» **TRY IT**
Would you please repeat all of the data exactly, omitting the pictures?

Collected data entries
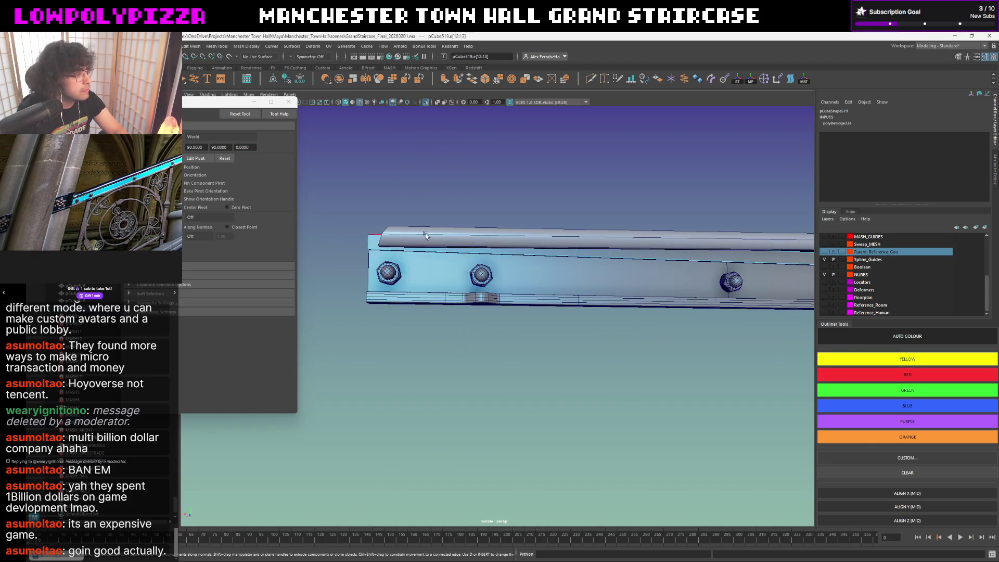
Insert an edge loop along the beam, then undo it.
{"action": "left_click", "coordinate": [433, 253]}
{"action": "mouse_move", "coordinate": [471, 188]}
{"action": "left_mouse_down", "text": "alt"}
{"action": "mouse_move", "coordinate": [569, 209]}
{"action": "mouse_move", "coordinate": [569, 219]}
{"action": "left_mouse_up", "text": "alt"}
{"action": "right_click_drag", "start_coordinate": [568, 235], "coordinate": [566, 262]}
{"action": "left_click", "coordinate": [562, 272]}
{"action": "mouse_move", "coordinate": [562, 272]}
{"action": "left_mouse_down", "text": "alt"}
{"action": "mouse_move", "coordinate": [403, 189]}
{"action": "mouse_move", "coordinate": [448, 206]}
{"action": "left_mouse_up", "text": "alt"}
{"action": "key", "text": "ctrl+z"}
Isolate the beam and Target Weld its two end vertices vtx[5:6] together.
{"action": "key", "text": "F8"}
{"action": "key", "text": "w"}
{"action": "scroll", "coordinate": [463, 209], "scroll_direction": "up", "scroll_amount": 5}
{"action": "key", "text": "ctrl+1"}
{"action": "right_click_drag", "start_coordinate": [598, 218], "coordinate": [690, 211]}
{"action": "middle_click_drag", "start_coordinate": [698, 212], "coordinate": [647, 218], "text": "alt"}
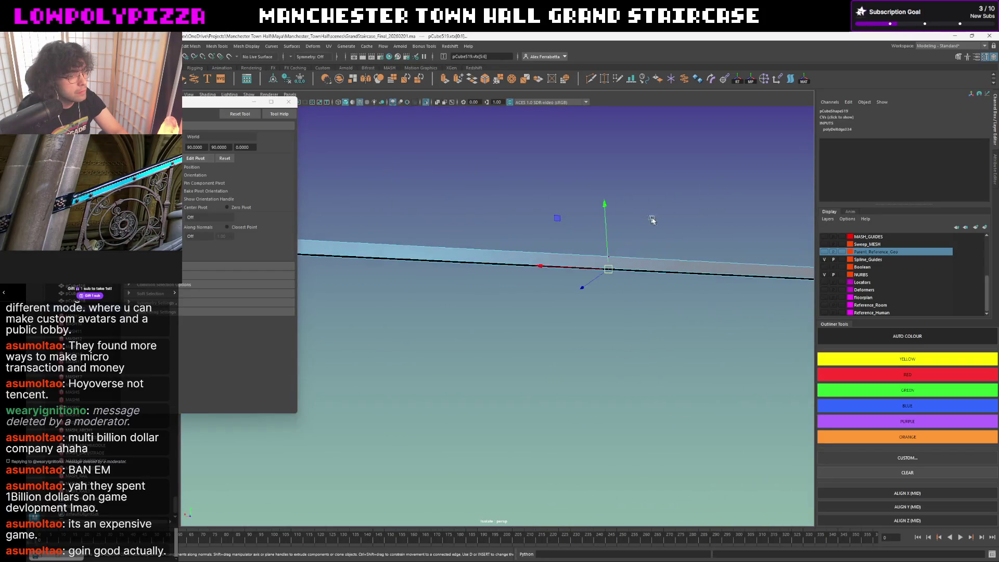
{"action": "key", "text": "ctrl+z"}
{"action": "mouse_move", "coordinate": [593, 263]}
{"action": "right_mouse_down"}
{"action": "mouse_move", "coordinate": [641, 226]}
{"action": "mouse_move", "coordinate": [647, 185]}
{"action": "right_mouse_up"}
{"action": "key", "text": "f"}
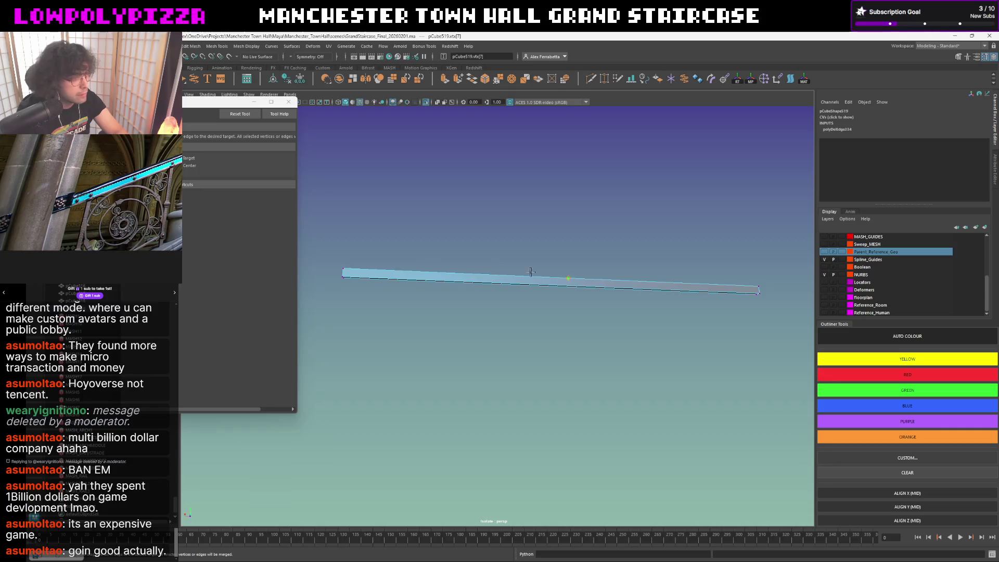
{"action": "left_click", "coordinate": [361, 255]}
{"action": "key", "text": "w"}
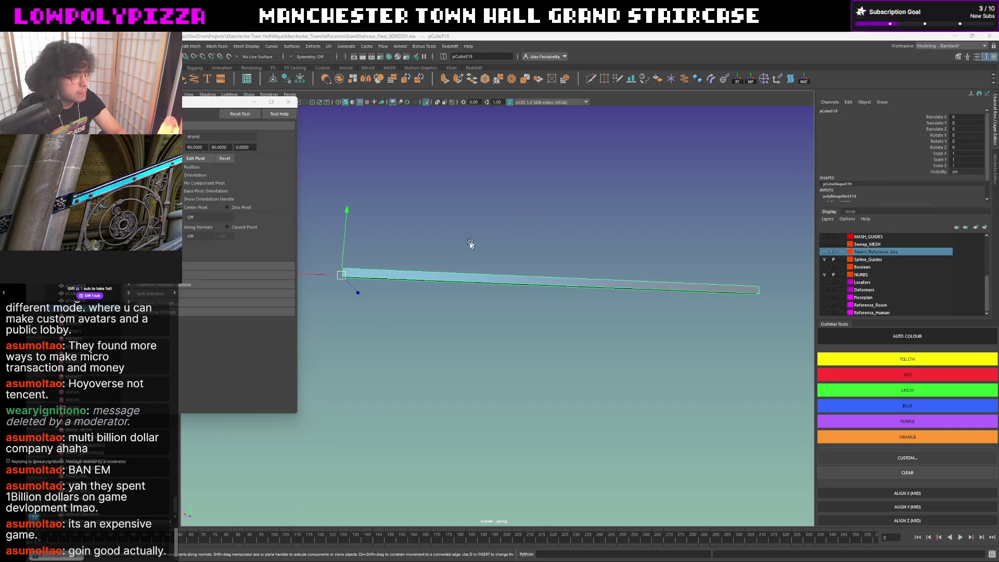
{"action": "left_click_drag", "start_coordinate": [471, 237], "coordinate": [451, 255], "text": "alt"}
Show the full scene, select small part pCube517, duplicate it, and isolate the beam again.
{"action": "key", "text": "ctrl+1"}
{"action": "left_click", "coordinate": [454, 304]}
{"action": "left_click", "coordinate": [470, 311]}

» **RESPONSE BELOW**
Insert an edge loop along the beam, then undo it.
{"action": "left_click", "coordinate": [433, 253]}
{"action": "mouse_move", "coordinate": [471, 188]}
{"action": "left_mouse_down", "text": "alt"}
{"action": "mouse_move", "coordinate": [569, 209]}
{"action": "mouse_move", "coordinate": [569, 219]}
{"action": "left_mouse_up", "text": "alt"}
{"action": "right_click_drag", "start_coordinate": [568, 235], "coordinate": [566, 262]}
{"action": "left_click", "coordinate": [562, 272]}
{"action": "mouse_move", "coordinate": [562, 272]}
{"action": "left_mouse_down", "text": "alt"}
{"action": "mouse_move", "coordinate": [403, 189]}
{"action": "mouse_move", "coordinate": [448, 206]}
{"action": "left_mouse_up", "text": "alt"}
{"action": "key", "text": "ctrl+z"}
Isolate the beam and Target Weld its two end vertices vtx[5:6] together.
{"action": "key", "text": "F8"}
{"action": "key", "text": "w"}
{"action": "scroll", "coordinate": [463, 209], "scroll_direction": "up", "scroll_amount": 5}
{"action": "key", "text": "ctrl+1"}
{"action": "right_click_drag", "start_coordinate": [598, 218], "coordinate": [690, 211]}
{"action": "middle_click_drag", "start_coordinate": [698, 212], "coordinate": [647, 218], "text": "alt"}
{"action": "key", "text": "ctrl+z"}
{"action": "mouse_move", "coordinate": [593, 263]}
{"action": "right_mouse_down"}
{"action": "mouse_move", "coordinate": [641, 226]}
{"action": "mouse_move", "coordinate": [647, 185]}
{"action": "right_mouse_up"}
{"action": "key", "text": "f"}
{"action": "left_click", "coordinate": [361, 255]}
{"action": "key", "text": "w"}
{"action": "left_click_drag", "start_coordinate": [471, 237], "coordinate": [451, 255], "text": "alt"}
Show the full scene, select small part pCube517, duplicate it, and isolate the beam again.
{"action": "key", "text": "ctrl+1"}
{"action": "left_click", "coordinate": [454, 304]}
{"action": "left_click", "coordinate": [470, 311]}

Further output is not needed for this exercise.